When I stand in Sephora buying makeup, the shade I choose is closer to “ebony” than to “petal.” When I walk down the street, perfect strangers routinely stop me to ask: “Where are you from? Are you Persian? Indian? Arab? Latina?” When I go through airport security, I always —— get “randomly selected” for additional screening. I was pretty sure all this made me a person of color.

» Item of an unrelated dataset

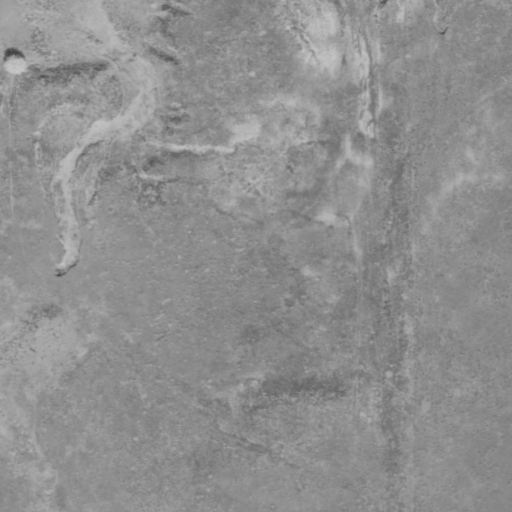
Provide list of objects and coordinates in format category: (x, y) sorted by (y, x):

And then an acquaintance, who is Jewish and African-American, told me in the course of a casual conversation that no, actually, I don’t count. This was news to me. At first, I admit, the statement got my hackles up. Who gave this person the right to police my identity? But then I started to wonder: Was I, a woman who sometimes gets read as white and therefore benefits from white privilege, wrongly co-opting the “of color” label in everything from internal monologues to health insurance forms? To find out, I spent weeks talking to people in the black, biracial and Mizrahi communities. What I learned surprised me. Turns out, nobody quite knows how to categorize Mizrahi Jews.